Kibol to był kibic, jak mówią, ogarnięty. Taki, co nie narobi obory na swoim stadionie ani na cudzym, nie zaczepia ludzi na ulicach, nie załatwia się byle gdzie, nie jest spitkiem, co lubi sobie coś wychylić przed meczem albo i przemycić butelkę na trybunę. Nie jest też rurą, bo tylko rura się wyżywa na rzeczach martwych, jak to sobie Wiara Lecha wpisała do regulaminu wyjazdowego.
Wielu ludzi w Poznaniu wciąż ma do tego „kibola" wielki sentyment. Nawet gdy coś się już popsuło, gdy z wielkopolskiej dumy to słowo stało się, nie do końca wiadomo dlaczego, etykietą dla ogólnopolskiej szumowiny, której się trzeba pozbyć ze stadionów. Urzędnik miejski Jarosław Pucek, dyrektor Zarządu Komunalnego Zasobów Lokalowych w Poznaniu i członek Wiary Lecha, mówi o sobie „prawnik z wykształcenia, kibol z przekonania". A przed niedawnymi wyborami do rad osiedli wzywał w nagranej na wideo odezwie: „Nasze obowiązki nie kończą się w sobotę (podczas meczu – piw). W niedzielę wszyscy idziemy głosować. Na kiboli".
Lepsze flagi niż bicie
To było już po tym, gdy się okazało, że szef stowarzyszenia Wiara Lecha Krzysztof Markowicz wdał się w awanturę podczas meczu reprezentacji i opluł jednego z kibiców. Ale jeszcze przed bydgoskim finałem Pucharu Polski, po którym wszystko, co się pozytywnie kojarzy w „kibolu", wydaje się trudne do odratowania. W tamten wtorek 3 maja na dobre upchnięto do jednego worka stowarzyszenie kibiców Legii, mających za sobą w ostatnich latach rozróby w Utrechcie, wstyd w Wiedniu, pożogę w Wilnie, i kibiców Lecha, którzy od dziesięciu lat się starali, żeby na trybunach i podczas wyjazdów był porządek.
Gdy od dyskusji na forum poznańskiej „Gazety Wyborczej" przeskakiwali pod koniec 2001 roku do wspólnego działania, Lech był w drugiej lidze, nie miał pieniędzy, a stadion zawłaszczali ci, którzy lubili się bić. Wiara Lecha od bicia się na trybunach wolała oprawy, wielkie flagi i race.
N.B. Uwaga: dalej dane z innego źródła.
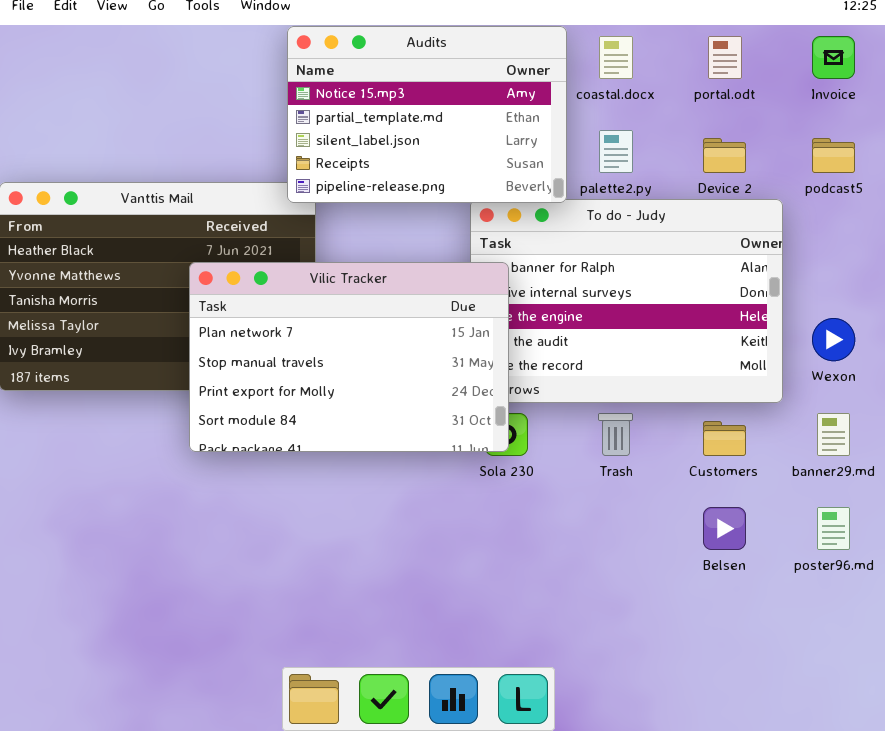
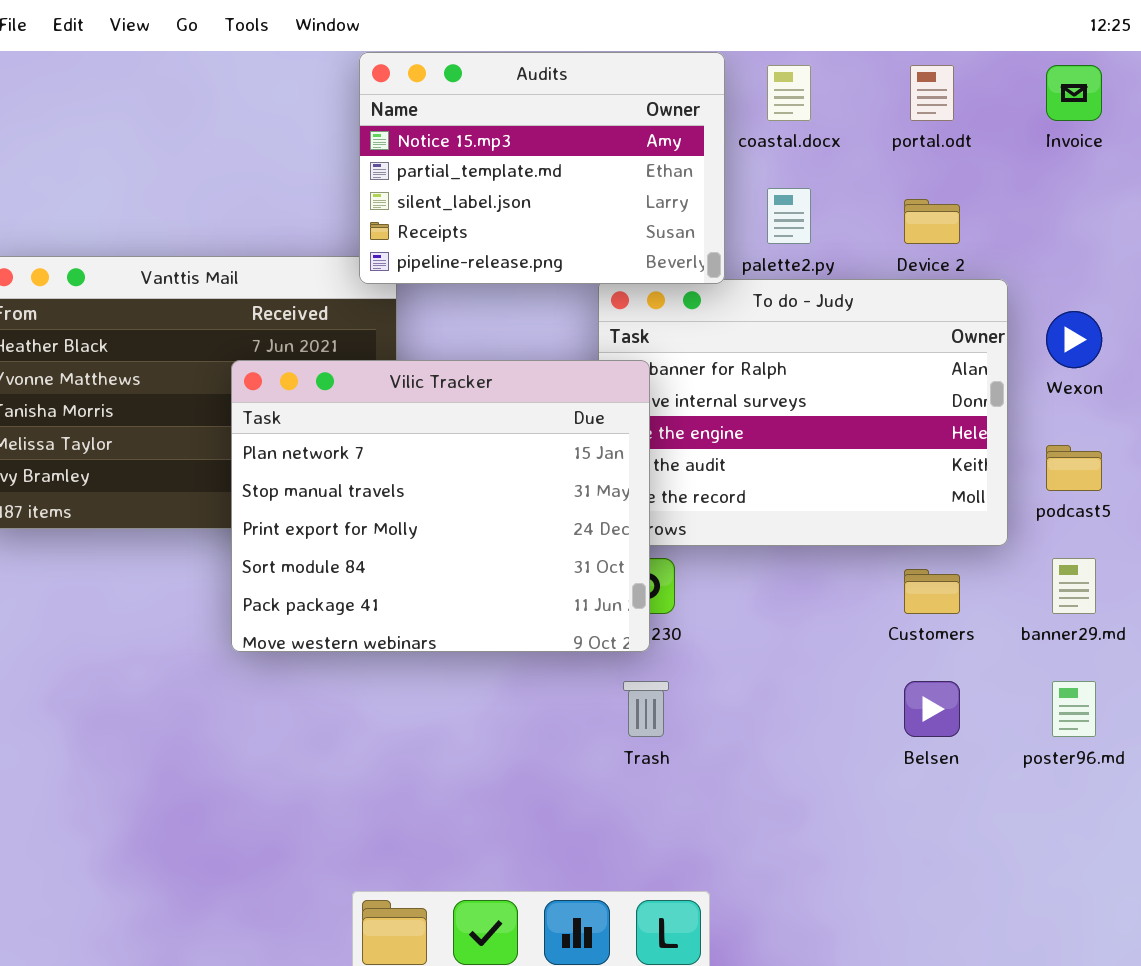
podcast5: [812,138,855,173] -> [1046,445,1102,491], moved
Vilic Tracker: [189,262,509,452] -> [231,360,650,652], resized
Wexon: [812,318,855,361] -> [1046,311,1102,368], moved
Trash: [598,413,633,456] -> [623,681,669,737], moved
Jej pierwsi członkowie skrzyknęli się, by w tej ogólnej beznadziei przynajmniej kibicowanie było na pierwszoligowym poziomie. I zostali, w 2004 założyli stowarzyszenie WL, doprowadzili do tego, że wróciła moda na przychodzenie na Bułgarską, za nią z czasem wrócili sponsorzy.